Problem requirements: What you return must match the records character for character.

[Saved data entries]
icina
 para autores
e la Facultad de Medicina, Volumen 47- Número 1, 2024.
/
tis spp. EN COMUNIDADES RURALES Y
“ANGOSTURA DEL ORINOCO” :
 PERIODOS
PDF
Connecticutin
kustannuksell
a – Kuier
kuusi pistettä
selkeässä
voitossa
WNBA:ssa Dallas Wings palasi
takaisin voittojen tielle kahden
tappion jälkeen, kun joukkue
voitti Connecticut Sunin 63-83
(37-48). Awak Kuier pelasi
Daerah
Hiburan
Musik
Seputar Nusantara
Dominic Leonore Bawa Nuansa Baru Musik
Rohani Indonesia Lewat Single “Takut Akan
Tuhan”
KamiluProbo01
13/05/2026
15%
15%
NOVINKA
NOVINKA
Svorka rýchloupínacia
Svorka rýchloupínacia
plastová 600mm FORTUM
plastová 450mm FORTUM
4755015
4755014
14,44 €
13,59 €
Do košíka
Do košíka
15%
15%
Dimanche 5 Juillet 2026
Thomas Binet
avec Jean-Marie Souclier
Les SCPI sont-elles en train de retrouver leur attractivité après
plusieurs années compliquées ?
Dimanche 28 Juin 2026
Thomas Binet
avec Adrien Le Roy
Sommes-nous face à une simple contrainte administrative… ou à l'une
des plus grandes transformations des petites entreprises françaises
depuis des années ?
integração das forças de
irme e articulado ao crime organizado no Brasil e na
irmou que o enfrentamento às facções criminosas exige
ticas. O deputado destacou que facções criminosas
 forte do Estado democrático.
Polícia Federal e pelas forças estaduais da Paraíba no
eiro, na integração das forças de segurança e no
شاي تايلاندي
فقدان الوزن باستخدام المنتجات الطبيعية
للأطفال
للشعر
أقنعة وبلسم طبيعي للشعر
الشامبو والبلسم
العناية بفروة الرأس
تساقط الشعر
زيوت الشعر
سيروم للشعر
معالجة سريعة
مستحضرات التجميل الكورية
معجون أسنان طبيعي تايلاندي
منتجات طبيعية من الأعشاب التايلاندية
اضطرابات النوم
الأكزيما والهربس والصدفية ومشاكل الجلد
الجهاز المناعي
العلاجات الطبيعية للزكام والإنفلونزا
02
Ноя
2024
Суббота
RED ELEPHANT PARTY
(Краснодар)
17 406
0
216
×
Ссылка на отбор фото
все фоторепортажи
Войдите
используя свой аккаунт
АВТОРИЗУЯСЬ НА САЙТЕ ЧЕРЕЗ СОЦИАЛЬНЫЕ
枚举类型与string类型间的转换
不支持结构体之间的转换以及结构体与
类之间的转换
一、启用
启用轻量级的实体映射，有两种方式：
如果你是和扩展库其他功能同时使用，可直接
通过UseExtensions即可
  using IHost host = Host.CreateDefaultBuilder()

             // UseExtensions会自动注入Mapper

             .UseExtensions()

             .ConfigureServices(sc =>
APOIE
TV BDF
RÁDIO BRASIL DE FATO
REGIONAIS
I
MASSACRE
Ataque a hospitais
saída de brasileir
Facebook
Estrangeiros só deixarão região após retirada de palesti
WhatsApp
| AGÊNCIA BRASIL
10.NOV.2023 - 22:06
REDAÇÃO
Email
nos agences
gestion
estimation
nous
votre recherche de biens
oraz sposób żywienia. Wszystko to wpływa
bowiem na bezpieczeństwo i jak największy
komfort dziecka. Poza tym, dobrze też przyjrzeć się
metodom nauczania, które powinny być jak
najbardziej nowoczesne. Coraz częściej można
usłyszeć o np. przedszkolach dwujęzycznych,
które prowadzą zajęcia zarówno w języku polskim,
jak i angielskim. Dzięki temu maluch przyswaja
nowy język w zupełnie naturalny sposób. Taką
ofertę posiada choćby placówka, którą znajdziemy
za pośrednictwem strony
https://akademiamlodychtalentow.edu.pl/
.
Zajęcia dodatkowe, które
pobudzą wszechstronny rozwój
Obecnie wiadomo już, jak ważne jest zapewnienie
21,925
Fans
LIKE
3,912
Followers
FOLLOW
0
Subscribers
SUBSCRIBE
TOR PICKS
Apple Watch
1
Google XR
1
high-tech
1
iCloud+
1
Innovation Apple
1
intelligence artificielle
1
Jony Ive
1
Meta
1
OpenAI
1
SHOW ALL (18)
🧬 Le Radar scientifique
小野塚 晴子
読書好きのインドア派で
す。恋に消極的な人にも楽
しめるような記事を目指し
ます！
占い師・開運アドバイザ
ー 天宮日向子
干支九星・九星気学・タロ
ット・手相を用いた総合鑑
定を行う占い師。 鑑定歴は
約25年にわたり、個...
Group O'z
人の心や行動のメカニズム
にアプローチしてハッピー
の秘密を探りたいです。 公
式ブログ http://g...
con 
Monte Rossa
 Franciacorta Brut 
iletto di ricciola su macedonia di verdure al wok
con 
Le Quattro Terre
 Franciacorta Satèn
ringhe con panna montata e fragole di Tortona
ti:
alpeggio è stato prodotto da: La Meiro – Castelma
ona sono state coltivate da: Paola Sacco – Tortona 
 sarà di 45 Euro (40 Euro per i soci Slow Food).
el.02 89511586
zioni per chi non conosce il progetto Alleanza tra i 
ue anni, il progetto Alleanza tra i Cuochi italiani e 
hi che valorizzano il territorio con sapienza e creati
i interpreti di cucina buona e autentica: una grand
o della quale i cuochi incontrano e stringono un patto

Task response:
icina
 para autores
e la Facultad de Medicina, Volumen 47- Número 1, 2024.
/
tis spp. EN COMUNIDADES RURALES Y
“ANGOSTURA DEL ORINOCO” :
 PERIODOS
PDF
Connecticutin
kustannuksell
a – Kuier
kuusi pistettä
selkeässä
voitossa
WNBA:ssa Dallas Wings palasi
takaisin voittojen tielle kahden
tappion jälkeen, kun joukkue
voitti Connecticut Sunin 63-83
(37-48). Awak Kuier pelasi
Daerah
Hiburan
Musik
Seputar Nusantara
Dominic Leonore Bawa Nuansa Baru Musik
Rohani Indonesia Lewat Single “Takut Akan
Tuhan”
KamiluProbo01
13/05/2026
15%
15%
NOVINKA
NOVINKA
Svorka rýchloupínacia
Svorka rýchloupínacia
plastová 600mm FORTUM
plastová 450mm FORTUM
4755015
4755014
14,44 €
13,59 €
Do košíka
Do košíka
15%
15%
Dimanche 5 Juillet 2026
Thomas Binet
avec Jean-Marie Souclier
Les SCPI sont-elles en train de retrouver leur attractivité après
plusieurs années compliquées ?
Dimanche 28 Juin 2026
Thomas Binet
avec Adrien Le Roy
Sommes-nous face à une simple contrainte administrative… ou à l'une
des plus grandes transformations des petites entreprises françaises
depuis des années ?
integração das forças de
irme e articulado ao crime organizado no Brasil e na
irmou que o enfrentamento às facções criminosas exige
ticas. O deputado destacou que facções criminosas
 forte do Estado democrático.
Polícia Federal e pelas forças estaduais da Paraíba no
eiro, na integração das forças de segurança e no
شاي تايلاندي
فقدان الوزن باستخدام المنتجات الطبيعية
للأطفال
للشعر
أقنعة وبلسم طبيعي للشعر
الشامبو والبلسم
العناية بفروة الرأس
تساقط الشعر
زيوت الشعر
سيروم للشعر
معالجة سريعة
مستحضرات التجميل الكورية
معجون أسنان طبيعي تايلاندي
منتجات طبيعية من الأعشاب التايلاندية
اضطرابات النوم
الأكزيما والهربس والصدفية ومشاكل الجلد
الجهاز المناعي
العلاجات الطبيعية للزكام والإنفلونزا
02
Ноя
2024
Суббота
RED ELEPHANT PARTY
(Краснодар)
17 406
0
216
×
Ссылка на отбор фото
все фоторепортажи
Войдите
используя свой аккаунт
АВТОРИЗУЯСЬ НА САЙТЕ ЧЕРЕЗ СОЦИАЛЬНЫЕ
枚举类型与string类型间的转换
不支持结构体之间的转换以及结构体与
类之间的转换
一、启用
启用轻量级的实体映射，有两种方式：
如果你是和扩展库其他功能同时使用，可直接
通过UseExtensions即可
  using IHost host = Host.CreateDefaultBuilder()

             // UseExtensions会自动注入Mapper

             .UseExtensions()

             .ConfigureServices(sc =>
APOIE
TV BDF
RÁDIO BRASIL DE FATO
REGIONAIS
I
MASSACRE
Ataque a hospitais
saída de brasileir
Facebook
Estrangeiros só deixarão região após retirada de palesti
WhatsApp
| AGÊNCIA BRASIL
10.NOV.2023 - 22:06
REDAÇÃO
Email
nos agences
gestion
estimation
nous
votre recherche de biens
oraz sposób żywienia. Wszystko to wpływa
bowiem na bezpieczeństwo i jak największy
komfort dziecka. Poza tym, dobrze też przyjrzeć się
metodom nauczania, które powinny być jak
najbardziej nowoczesne. Coraz częściej można
usłyszeć o np. przedszkolach dwujęzycznych,
które prowadzą zajęcia zarówno w języku polskim,
jak i angielskim. Dzięki temu maluch przyswaja
nowy język w zupełnie naturalny sposób. Taką
ofertę posiada choćby placówka, którą znajdziemy
za pośrednictwem strony
https://akademiamlodychtalentow.edu.pl/
.
Zajęcia dodatkowe, które
pobudzą wszechstronny rozwój
Obecnie wiadomo już, jak ważne jest zapewnienie
21,925
Fans
LIKE
3,912
Followers
FOLLOW
0
Subscribers
SUBSCRIBE
TOR PICKS
Apple Watch
1
Google XR
1
high-tech
1
iCloud+
1
Innovation Apple
1
intelligence artificielle
1
Jony Ive
1
Meta
1
OpenAI
1
SHOW ALL (18)
🧬 Le Radar scientifique
小野塚 晴子
読書好きのインドア派で
す。恋に消極的な人にも楽
しめるような記事を目指し
ます！
占い師・開運アドバイザ
ー 天宮日向子
干支九星・九星気学・タロ
ット・手相を用いた総合鑑
定を行う占い師。 鑑定歴は
約25年にわたり、個...
Group O'z
人の心や行動のメカニズム
にアプローチしてハッピー
の秘密を探りたいです。 公
式ブログ http://g...
con 
Monte Rossa
 Franciacorta Brut 
iletto di ricciola su macedonia di verdure al wok
con 
Le Quattro Terre
 Franciacorta Satèn
ringhe con panna montata e fragole di Tortona
ti:
alpeggio è stato prodotto da: La Meiro – Castelma
ona sono state coltivate da: Paola Sacco – Tortona 
 sarà di 45 Euro (40 Euro per i soci Slow Food).
el.02 89511586
zioni per chi non conosce il progetto Alleanza tra i 
ue anni, il progetto Alleanza tra i Cuochi italiani e 
hi che valorizzano il territorio con sapienza e creati
i interpreti di cucina buona e autentica: una grand
o della quale i cuochi incontrano e stringono un patto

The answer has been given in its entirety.